**Action item**
Gather all lines from the material that contain the word "Следобедният".

**Given data**

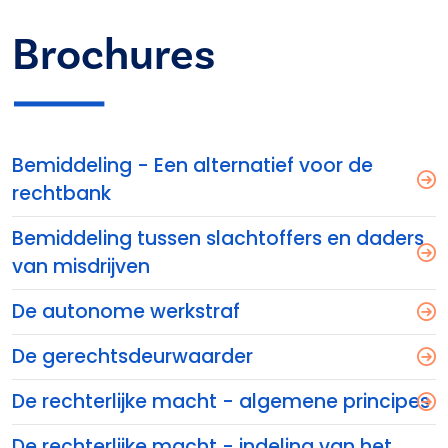
Brochures
Bemiddeling - Een alternatief voor de
rechtbank
Bemiddeling tussen slachtoffers en daders
van misdrijven
De autonome werkstraf
De gerechtsdeurwaarder
De rechterlijke macht - algemene principes
De rechterlijke macht - indeling van het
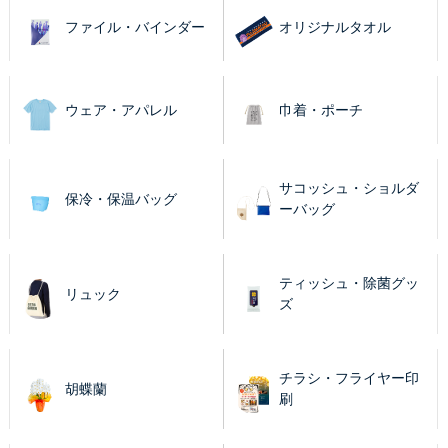
ファイル・バインダー
オリジナルタオル
ウェア・アパレル
巾着・ポーチ
サコッシュ・ショルダ
保冷・保温バッグ
ーバッグ
ティッシュ・除菌グッ
リュック
ズ
チラシ・フライヤー印
胡蝶蘭
刷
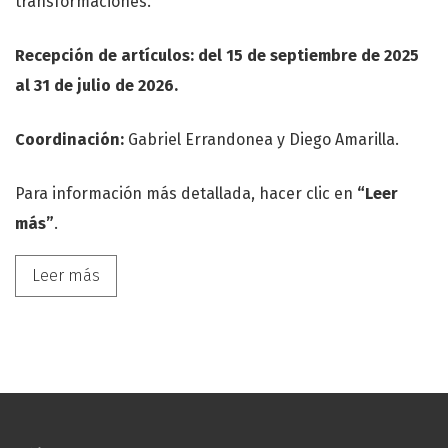
transformaciones.
Recepción de artículos:
del 15 de septiembre de 2025
al 31 de julio de 2026.
Coordinación:
Gabriel Errandonea y Diego Amarilla.
Para información más detallada, hacer clic en
“Leer
más”
.
Leer más acerca de Convocatoria a dossier temáti
Leer más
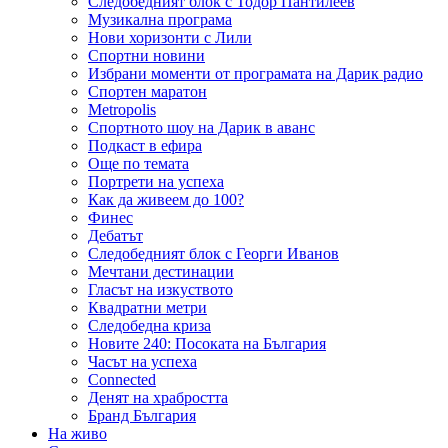
Следобедният блок с Тодор Пантилеев
Музикална програма
Нови хоризонти с Лили
Спортни новини
Избрани моменти от програмата на Дарик радио
Спортен маратон
Metropolis
Спортното шоу на Дарик в аванс
Подкаст в ефира
Още по темата
Портрети на успеха
Как да живеем до 100?
Финес
Дебатът
Следобедният блок с Георги Иванов
Мечтани дестинации
Гласът на изкуството
Квадратни метри
Следобедна криза
Новите 240: Посоката на България
Часът на успеха
Connected
Денят на храбростта
Бранд България
На живо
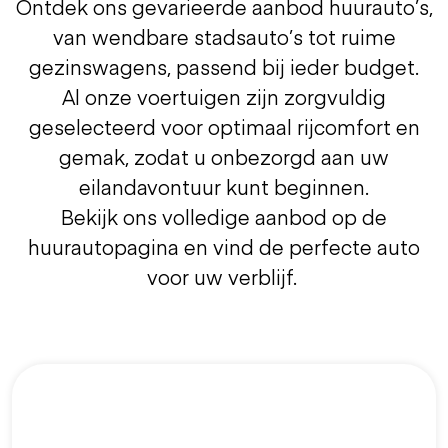
Ontdek ons gevarieerde aanbod huurauto’s,
van wendbare stadsauto’s tot ruime
gezinswagens, passend bij ieder budget.
Al onze voertuigen zijn zorgvuldig
geselecteerd voor optimaal rijcomfort en
gemak, zodat u onbezorgd aan uw
eilandavontuur kunt beginnen.
Bekijk ons volledige aanbod op de
huurautopagina en vind de perfecte auto
voor uw verblijf.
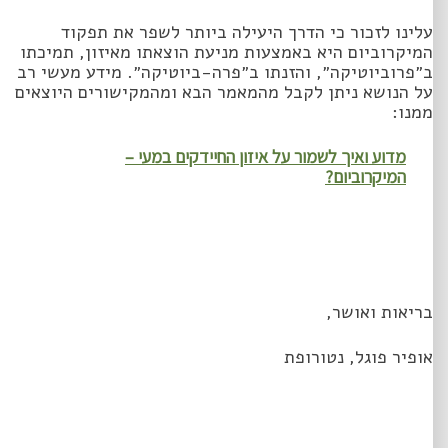
עלינו לזכור כי הדרך היעילה ביותר לשפר את תפקוד
המיקרוביום היא באמצעות מניעת הוצאתו מאיזון, תמיכתו
ב״פרוביוטיקה״, והזנתו ב״פרה-ביוטיקה״. מידע מעשי רב
על הנושא ניתן לקבל מהמאמר הבא ומהמקישורים היוצאים
ממנו:
מדוע ואיך לשמור על איזון החיידקים במעי –
המיקרוביום?
בריאות ואושר,
אופיר פוגל, נטורופת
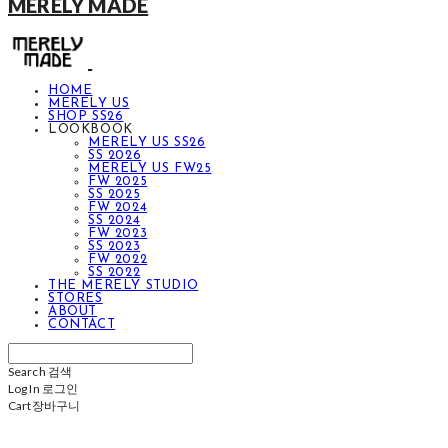
MERELY MADE
HOME
MERELY US
SHOP SS26
LOOKBOOK
MERELY US SS26
SS 2026
MERELY US FW25
FW 2025
SS 2025
FW 2024
SS 2024
FW 2023
SS 2023
FW 2022
SS 2022
THE MERELY STUDIO
STORES
ABOUT
CONTACT
Search
검색
Log In
로그인
Cart
장바구니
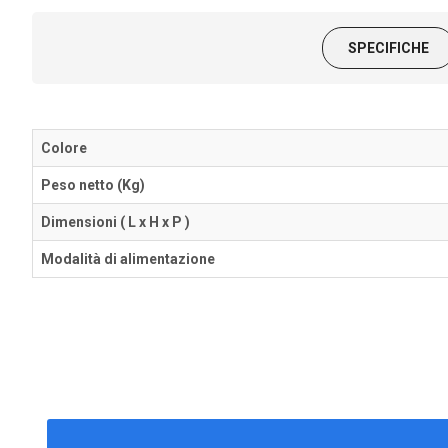
SPECIFICHE
Colore
Peso netto (Kg)
Dimensioni ( L x H x P )
Modalità di alimentazione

**Result of this task**
Следобедният блок с Тодор Пантилеев
Следобедният блок с Георги Иванов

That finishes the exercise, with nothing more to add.